── DATA SHOWN ──

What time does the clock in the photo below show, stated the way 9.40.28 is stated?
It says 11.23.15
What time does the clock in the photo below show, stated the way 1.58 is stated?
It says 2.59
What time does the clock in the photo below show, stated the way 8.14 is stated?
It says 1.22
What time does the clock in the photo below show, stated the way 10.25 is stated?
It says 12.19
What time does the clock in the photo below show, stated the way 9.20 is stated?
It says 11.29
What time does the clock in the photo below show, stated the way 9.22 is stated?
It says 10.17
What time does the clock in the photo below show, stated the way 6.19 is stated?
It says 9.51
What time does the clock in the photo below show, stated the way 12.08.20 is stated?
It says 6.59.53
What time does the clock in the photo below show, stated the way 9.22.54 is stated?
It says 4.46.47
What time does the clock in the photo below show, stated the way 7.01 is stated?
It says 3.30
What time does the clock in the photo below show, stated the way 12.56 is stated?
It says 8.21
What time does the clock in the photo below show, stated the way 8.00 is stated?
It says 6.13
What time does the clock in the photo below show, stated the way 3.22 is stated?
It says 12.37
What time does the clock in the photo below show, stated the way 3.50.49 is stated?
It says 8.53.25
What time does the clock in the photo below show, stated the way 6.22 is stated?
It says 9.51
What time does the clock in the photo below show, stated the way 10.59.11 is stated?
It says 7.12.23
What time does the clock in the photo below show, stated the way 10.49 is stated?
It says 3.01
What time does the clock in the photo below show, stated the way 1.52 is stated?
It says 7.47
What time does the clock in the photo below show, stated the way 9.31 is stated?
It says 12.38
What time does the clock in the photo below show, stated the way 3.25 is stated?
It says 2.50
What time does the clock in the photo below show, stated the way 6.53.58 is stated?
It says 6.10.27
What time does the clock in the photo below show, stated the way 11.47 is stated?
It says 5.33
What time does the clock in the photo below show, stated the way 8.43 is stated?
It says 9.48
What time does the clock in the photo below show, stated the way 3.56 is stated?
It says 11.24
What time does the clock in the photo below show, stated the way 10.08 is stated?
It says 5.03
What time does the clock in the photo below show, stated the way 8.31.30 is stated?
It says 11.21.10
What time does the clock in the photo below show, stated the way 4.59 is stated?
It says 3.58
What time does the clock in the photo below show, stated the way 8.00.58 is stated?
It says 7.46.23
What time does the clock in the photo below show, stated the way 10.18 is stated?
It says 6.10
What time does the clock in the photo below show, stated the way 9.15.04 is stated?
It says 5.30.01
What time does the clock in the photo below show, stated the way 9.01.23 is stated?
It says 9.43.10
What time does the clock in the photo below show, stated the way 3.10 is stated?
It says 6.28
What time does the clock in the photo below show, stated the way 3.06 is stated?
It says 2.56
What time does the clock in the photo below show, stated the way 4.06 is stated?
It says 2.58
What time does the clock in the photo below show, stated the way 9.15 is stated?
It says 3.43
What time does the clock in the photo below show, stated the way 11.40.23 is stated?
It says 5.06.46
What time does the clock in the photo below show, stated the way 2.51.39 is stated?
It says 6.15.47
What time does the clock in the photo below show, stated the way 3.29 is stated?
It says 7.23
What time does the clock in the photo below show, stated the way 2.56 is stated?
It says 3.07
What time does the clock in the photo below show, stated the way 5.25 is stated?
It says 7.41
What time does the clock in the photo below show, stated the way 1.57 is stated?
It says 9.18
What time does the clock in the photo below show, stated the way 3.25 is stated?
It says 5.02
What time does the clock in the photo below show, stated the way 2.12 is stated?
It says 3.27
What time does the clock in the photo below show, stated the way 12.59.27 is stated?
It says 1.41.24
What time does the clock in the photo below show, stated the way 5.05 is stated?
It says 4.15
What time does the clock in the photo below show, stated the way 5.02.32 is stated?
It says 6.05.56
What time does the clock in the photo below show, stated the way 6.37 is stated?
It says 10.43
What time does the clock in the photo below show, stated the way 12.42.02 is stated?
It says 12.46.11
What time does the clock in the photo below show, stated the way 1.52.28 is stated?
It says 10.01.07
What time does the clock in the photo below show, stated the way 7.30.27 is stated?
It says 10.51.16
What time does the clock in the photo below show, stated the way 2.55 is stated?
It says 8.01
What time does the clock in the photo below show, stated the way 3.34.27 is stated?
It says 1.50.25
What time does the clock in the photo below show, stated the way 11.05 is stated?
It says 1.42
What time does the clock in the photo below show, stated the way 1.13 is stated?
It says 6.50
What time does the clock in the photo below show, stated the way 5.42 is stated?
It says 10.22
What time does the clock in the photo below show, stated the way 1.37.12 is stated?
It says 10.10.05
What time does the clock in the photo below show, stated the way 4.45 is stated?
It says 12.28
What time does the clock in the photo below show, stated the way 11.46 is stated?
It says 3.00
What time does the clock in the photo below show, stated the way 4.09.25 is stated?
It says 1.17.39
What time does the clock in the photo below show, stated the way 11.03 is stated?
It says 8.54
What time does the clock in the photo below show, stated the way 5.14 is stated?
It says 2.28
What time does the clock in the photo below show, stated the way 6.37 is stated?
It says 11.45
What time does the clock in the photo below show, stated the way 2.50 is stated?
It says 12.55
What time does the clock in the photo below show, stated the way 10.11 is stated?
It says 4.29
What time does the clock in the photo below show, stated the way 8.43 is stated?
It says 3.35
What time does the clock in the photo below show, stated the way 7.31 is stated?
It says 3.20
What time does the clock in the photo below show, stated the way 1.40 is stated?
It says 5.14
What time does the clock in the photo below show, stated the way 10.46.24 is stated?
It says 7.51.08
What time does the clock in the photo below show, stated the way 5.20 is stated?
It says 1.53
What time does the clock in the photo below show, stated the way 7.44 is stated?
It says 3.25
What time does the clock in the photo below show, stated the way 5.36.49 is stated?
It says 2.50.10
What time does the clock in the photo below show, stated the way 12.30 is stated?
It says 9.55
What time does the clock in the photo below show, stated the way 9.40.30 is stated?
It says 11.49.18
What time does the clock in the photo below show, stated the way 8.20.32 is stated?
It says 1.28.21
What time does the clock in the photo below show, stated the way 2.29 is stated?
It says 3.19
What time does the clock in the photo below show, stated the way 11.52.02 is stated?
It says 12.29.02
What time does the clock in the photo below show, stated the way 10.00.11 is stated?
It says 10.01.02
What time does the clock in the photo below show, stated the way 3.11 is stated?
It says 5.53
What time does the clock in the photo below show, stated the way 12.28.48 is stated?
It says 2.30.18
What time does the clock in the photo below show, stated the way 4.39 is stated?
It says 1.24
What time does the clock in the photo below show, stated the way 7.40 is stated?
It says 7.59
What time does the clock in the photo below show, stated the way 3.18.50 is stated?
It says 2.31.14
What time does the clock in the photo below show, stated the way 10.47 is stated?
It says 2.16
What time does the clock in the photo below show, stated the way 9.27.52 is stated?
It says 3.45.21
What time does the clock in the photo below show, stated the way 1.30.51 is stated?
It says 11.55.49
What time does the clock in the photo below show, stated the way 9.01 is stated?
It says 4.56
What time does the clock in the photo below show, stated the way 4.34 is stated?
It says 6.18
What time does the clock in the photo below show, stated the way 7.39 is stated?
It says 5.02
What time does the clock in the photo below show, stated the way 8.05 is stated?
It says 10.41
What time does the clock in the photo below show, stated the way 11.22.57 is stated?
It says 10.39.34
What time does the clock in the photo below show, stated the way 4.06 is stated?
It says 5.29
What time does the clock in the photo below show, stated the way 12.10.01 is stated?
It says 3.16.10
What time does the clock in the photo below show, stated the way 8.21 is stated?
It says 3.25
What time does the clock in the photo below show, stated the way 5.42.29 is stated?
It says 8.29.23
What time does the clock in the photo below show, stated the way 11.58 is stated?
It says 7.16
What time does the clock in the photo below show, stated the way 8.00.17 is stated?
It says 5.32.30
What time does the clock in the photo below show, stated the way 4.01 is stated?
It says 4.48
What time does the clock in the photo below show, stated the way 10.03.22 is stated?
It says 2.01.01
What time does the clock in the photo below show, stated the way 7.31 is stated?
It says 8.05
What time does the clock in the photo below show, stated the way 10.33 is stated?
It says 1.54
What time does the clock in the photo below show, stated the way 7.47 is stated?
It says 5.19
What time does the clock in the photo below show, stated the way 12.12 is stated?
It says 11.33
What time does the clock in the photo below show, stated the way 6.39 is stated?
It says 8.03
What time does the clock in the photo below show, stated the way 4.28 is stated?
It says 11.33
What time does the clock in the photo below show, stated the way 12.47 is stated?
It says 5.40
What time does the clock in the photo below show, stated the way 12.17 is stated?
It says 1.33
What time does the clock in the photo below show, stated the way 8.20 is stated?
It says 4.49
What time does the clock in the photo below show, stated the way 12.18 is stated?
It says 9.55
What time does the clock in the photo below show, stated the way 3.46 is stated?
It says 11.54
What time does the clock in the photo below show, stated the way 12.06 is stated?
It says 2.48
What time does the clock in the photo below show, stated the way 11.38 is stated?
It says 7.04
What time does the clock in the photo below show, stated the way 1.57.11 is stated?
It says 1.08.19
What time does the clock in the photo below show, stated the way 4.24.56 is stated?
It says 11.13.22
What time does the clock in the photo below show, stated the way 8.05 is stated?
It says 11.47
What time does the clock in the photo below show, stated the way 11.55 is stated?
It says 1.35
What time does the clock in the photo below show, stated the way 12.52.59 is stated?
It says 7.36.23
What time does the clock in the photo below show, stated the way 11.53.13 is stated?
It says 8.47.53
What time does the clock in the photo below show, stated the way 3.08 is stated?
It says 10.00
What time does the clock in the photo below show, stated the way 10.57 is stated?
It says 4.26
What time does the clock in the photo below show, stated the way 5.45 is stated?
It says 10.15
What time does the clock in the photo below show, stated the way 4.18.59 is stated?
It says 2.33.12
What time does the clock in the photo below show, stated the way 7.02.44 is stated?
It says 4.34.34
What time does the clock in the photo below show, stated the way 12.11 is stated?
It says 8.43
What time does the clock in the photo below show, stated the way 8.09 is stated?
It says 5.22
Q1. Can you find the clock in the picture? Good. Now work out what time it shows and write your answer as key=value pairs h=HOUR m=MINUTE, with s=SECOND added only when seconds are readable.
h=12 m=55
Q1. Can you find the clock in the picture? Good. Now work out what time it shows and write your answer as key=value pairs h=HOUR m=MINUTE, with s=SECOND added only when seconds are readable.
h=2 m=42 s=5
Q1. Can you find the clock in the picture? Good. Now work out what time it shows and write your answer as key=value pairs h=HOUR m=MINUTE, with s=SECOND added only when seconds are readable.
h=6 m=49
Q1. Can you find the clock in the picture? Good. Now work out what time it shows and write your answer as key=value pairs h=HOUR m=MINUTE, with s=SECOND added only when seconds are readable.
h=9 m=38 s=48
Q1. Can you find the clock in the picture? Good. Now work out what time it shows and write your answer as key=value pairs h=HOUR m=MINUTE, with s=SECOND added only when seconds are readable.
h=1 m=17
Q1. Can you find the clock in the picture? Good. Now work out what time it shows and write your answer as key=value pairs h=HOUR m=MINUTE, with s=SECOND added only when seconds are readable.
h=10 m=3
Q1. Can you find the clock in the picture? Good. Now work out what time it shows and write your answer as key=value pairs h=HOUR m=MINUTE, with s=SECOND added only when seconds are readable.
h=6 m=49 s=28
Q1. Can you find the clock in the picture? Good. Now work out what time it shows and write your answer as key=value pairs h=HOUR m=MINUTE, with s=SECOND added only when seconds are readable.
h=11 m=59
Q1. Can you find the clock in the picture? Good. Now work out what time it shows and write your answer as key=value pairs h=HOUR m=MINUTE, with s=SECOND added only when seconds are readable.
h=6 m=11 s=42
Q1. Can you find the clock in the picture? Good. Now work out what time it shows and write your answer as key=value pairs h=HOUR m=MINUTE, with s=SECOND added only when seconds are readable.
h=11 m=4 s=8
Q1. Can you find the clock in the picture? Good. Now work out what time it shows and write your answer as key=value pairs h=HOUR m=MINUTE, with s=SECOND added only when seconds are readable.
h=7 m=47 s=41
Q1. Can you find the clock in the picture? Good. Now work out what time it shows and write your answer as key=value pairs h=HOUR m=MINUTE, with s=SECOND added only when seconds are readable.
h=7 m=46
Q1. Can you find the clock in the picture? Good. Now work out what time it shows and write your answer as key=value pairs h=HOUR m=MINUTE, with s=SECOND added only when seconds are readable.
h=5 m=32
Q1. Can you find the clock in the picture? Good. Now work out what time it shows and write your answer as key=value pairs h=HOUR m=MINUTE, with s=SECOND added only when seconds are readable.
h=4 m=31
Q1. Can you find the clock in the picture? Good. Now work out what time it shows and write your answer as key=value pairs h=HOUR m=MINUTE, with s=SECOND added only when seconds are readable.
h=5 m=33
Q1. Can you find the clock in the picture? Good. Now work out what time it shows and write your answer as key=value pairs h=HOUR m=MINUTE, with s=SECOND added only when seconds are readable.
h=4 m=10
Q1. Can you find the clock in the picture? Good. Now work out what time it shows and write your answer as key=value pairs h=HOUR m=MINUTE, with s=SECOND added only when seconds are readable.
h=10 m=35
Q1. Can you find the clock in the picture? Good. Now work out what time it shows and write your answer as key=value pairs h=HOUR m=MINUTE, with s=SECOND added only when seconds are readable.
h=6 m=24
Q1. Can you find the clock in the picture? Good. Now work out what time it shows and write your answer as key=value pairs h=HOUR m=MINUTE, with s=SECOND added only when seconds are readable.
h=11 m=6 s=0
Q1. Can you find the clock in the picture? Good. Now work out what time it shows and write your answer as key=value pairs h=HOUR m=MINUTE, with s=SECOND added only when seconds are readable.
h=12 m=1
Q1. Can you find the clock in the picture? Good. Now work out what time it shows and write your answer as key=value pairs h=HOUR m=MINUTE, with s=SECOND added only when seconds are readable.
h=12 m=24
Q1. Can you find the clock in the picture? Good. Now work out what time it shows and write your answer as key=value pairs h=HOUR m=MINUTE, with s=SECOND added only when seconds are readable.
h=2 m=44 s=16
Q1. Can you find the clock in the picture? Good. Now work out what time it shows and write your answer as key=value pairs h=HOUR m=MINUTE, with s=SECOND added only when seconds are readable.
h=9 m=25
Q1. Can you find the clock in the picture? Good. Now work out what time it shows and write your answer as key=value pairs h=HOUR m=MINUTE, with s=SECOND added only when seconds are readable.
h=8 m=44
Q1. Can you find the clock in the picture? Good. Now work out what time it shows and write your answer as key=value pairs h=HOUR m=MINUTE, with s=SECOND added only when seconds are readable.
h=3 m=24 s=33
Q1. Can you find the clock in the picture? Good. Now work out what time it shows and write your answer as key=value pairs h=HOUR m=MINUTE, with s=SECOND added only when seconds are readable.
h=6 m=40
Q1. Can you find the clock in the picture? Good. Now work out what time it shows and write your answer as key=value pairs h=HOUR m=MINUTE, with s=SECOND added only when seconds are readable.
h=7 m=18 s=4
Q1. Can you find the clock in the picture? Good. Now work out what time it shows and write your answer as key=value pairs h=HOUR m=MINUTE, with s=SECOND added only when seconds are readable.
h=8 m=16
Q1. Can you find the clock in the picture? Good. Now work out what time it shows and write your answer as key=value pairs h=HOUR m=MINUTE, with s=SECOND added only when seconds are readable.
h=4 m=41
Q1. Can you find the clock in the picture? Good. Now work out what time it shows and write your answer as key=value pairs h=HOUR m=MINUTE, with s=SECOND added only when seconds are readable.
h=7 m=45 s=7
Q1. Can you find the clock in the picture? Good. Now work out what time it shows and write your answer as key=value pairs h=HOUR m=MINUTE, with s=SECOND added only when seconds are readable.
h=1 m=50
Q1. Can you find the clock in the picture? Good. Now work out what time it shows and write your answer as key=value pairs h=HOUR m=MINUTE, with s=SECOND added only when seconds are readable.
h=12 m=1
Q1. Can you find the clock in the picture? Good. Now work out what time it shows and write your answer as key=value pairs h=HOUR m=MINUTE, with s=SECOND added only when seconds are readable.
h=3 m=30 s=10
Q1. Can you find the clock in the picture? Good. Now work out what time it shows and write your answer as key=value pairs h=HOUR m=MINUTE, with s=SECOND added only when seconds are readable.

───

Give everything from the line containing "3.08 is stated?" down to the line containing "h=6 m=49 s=28", both ends included, as a JSON list of strings with one string per line. Leave out any blank lines.

[
  "What time does the clock in the photo below show, stated the way 3.08 is stated?",
  "It says 10.00",
  "What time does the clock in the photo below show, stated the way 10.57 is stated?",
  "It says 4.26",
  "What time does the clock in the photo below show, stated the way 5.45 is stated?",
  "It says 10.15",
  "What time does the clock in the photo below show, stated the way 4.18.59 is stated?",
  "It says 2.33.12",
  "What time does the clock in the photo below show, stated the way 7.02.44 is stated?",
  "It says 4.34.34",
  "What time does the clock in the photo below show, stated the way 12.11 is stated?",
  "It says 8.43",
  "What time does the clock in the photo below show, stated the way 8.09 is stated?",
  "It says 5.22",
  "Q1. Can you find the clock in the picture? Good. Now work out what time it shows and write your answer as key=value pairs h=HOUR m=MINUTE, with s=SECOND added only when seconds are readable.",
  "h=12 m=55",
  "Q1. Can you find the clock in the picture? Good. Now work out what time it shows and write your answer as key=value pairs h=HOUR m=MINUTE, with s=SECOND added only when seconds are readable.",
  "h=2 m=42 s=5",
  "Q1. Can you find the clock in the picture? Good. Now work out what time it shows and write your answer as key=value pairs h=HOUR m=MINUTE, with s=SECOND added only when seconds are readable.",
  "h=6 m=49",
  "Q1. Can you find the clock in the picture? Good. Now work out what time it shows and write your answer as key=value pairs h=HOUR m=MINUTE, with s=SECOND added only when seconds are readable.",
  "h=9 m=38 s=48",
  "Q1. Can you find the clock in the picture? Good. Now work out what time it shows and write your answer as key=value pairs h=HOUR m=MINUTE, with s=SECOND added only when seconds are readable.",
  "h=1 m=17",
  "Q1. Can you find the clock in the picture? Good. Now work out what time it shows and write your answer as key=value pairs h=HOUR m=MINUTE, with s=SECOND added only when seconds are readable.",
  "h=10 m=3",
  "Q1. Can you find the clock in the picture? Good. Now work out what time it shows and write your answer as key=value pairs h=HOUR m=MINUTE, with s=SECOND added only when seconds are readable.",
  "h=6 m=49 s=28"
]